In my experience as both student and teacher, we learn best when we are at our most free, and learning is a form of exploration. Denying students the necessary privacy to screw up makes them cowed and risk-averse.
We need to keep boundaries around our students, but more and more, I don’t think students should even know they’re there until they bump up against them.
Most of the negative events that happen in school are no worse than a skinned knee, and the sooner students learn how to brush themselves off and chase what they want, the better.

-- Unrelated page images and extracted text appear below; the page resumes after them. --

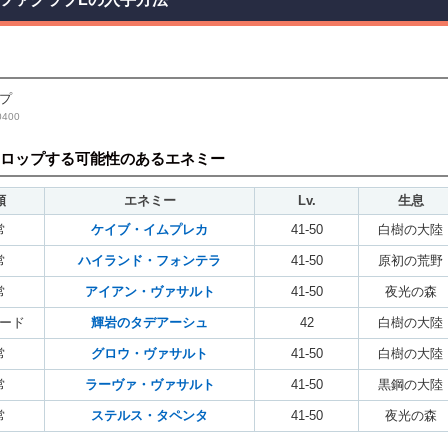
プ
400
ロップする可能性のあるエネミー
類
エネミー
Lv.
生息
常
ケイブ・イムプレカ
41-50
白樹の大陸
常
ハイランド・フォンテラ
41-50
原初の荒野
常
アイアン・ヴァサルト
41-50
夜光の森
ード
輝岩のタデアーシュ
42
白樹の大陸
常
グロウ・ヴァサルト
41-50
白樹の大陸
常
ラーヴァ・ヴァサルト
41-50
黒鋼の大陸
常
ステルス・タペンタ
41-50
夜光の森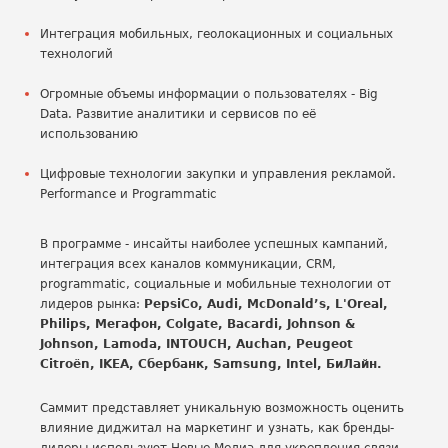
Интеграция мобильных, геолокационных и социальных
технологий
Огромные объемы информации о пользователях - Big
Data. Развитие аналитики и сервисов по её
использованию
Цифровые технологии закупки и управления рекламой.
Performance и Programmatic
В программе - инсайты наиболее успешных кампаний,
интеграция всех каналов коммуникации, CRM,
programmatic, социальные и мобильные технологии от
лидеров рынка:
PepsiCo, Audi, McDonald’s, L'Oreal,
Philips, Мегафон, Colgate, Bacardi, Johnson &
Johnson, Lamoda, INTOUCH, Auchan, Peugeot
Citroën, IKEA, Сбербанк, Samsung, Intel, БиЛайн.
Саммит представляет уникальную возможность оценить
влияние диджитал на маркетинг и узнать, как бренды-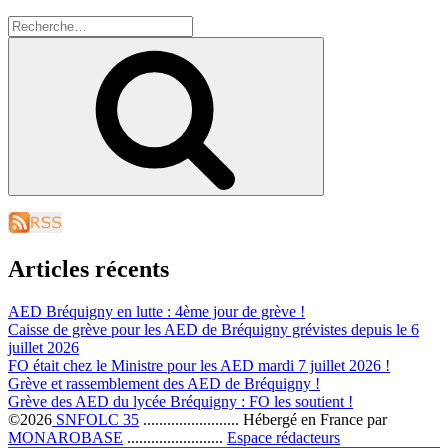
Recherche
pour
Recherche
:
Articles récents
AED Bréquigny en lutte : 4ème jour de grève !
Caisse de grève pour les AED de Bréquigny grévistes depuis le 6
juillet 2026
FO était chez le Ministre pour les AED mardi 7 juillet 2026 !
Grève et rassemblement des AED de Bréquigny !
Grève des AED du lycée Bréquigny : FO les soutient !
©2026
SNFOLC 35
........................
Hébergé en France par
MONAROBASE
........................
Espace rédacteurs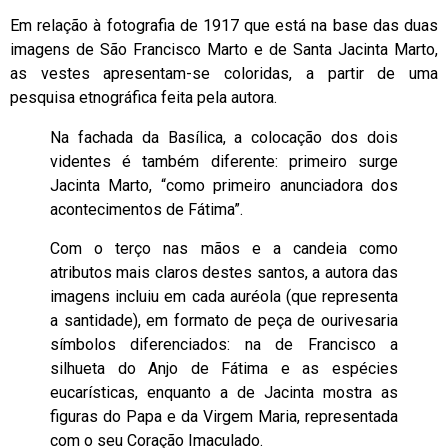
Em relação à fotografia de 1917 que está na base das duas
imagens de São Francisco Marto e de Santa Jacinta Marto,
as vestes apresentam-se coloridas, a partir de uma
pesquisa etnográfica feita pela autora.
Na fachada da Basílica, a colocação dos dois
videntes é também diferente: primeiro surge
Jacinta Marto, “como primeiro anunciadora dos
acontecimentos de Fátima”.
Com o terço nas mãos e a candeia como
atributos mais claros destes santos, a autora das
imagens incluiu em cada auréola (que representa
a santidade), em formato de peça de ourivesaria
símbolos diferenciados: na de Francisco a
silhueta do Anjo de Fátima e as espécies
eucarísticas, enquanto a de Jacinta mostra as
figuras do Papa e da Virgem Maria, representada
com o seu Coração Imaculado.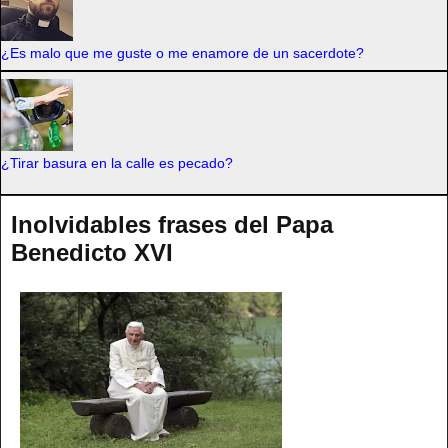
¿Es malo que me guste o me enamore de un sacerdote?
¿Tirar basura en la calle es pecado?
Inolvidables frases del Papa
Benedicto XVI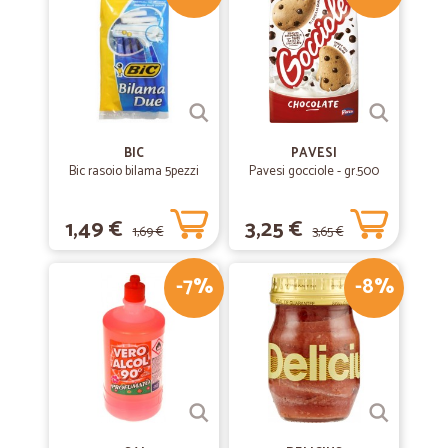
Ho ordinato de I prodotti a dire la…
Ho ordinato de I prodotti a dire la verità la merce è arrivata il giorno
dopo intatta. Ottimo servizio. Saluti
BIC
PAVESI
Bic rasoio bilama 5pezzi
Pavesi gocciole - gr.500
1,49 €
3,25 €
1,69 €
3,65 €
-7%
-8%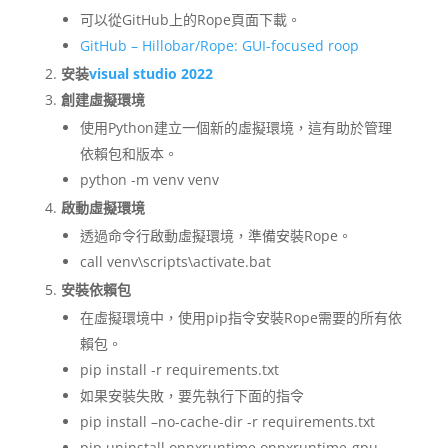
可以從GitHub上的Rope頁面下載。
GitHub – Hillobar/Rope: GUI-focused roop
安装
visual studio 2022
創建虛擬環境
使用Python建立一個新的虛擬環境，這有助於管理
依賴包和版本。
python -m venv venv
啟動虛擬環境
透過命令行啟動虛擬環境，準備安裝Rope。
call venv\scripts\activate.bat
安裝依賴包
在虛擬環境中，使用pip指令安裝Rope需要的所有依
賴包。
pip install -r requirements.txt
如果安裝失敗，要先執行下面的指令
pip install –no-cache-dir -r requirements.txt
pip uninstall onnxruntime onnxruntime-gpu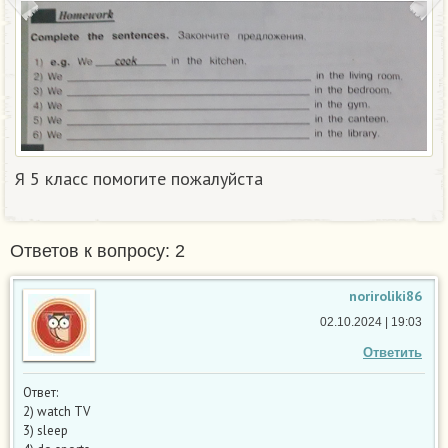
Я 5 класс помогите пожалуйста
Ответов к вопросу: 2
noriroliki86
02.10.2024 | 19:03
Ответить
Ответ:
2) watch TV
3) sleep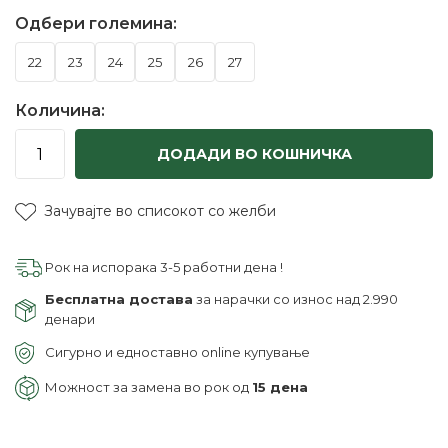
Одбери големина:
22
23
24
25
26
27
Количина:
ДОДАДИ ВО КОШНИЧКА
Зачувајте во списокот со желби
Рок на испорака 3-5 работни дена !
Бесплатна достава
за нарачки со износ над 2.990
денари
Сигурно и едноставно online купување
Можност за замена во рок од
15 дена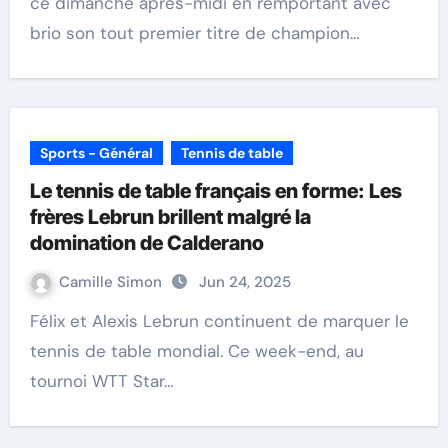
ce dimanche après-midi en remportant avec
brio son tout premier titre de champion…
Sports - Général
Tennis de table
Le tennis de table français en forme: Les
frères Lebrun brillent malgré la
domination de Calderano
Camille Simon
Jun 24, 2025
Félix et Alexis Lebrun continuent de marquer le
tennis de table mondial. Ce week-end, au
tournoi WTT Star…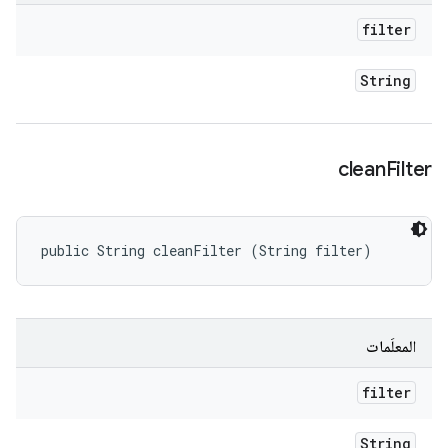
filter
String
clean
Filter
public String cleanFilter (String filter)
المعلَمات
filter
String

[1] For sure, I’m talking about a particular type of parent and student. The existence of a portal and a parent engaged enough to check it obsessively is in itself a kind of privilege. But I also believe the behaviors and values of the privileged trickle down to everyone else. It’s not an accident that the most prominent school “reform” figures went to elite schools and privilege metrics like scores and grades. It’s also not coincidental that many of those reformers don’t subject their own children to the same treatment.
[2] In some cases, the students purposefully withheld the existence of the portal from their tech-unsavvy parents.
[3] And you know where there’s no monitors? Hospice care, which is about making the time left worth living, rather than the prevention of dying.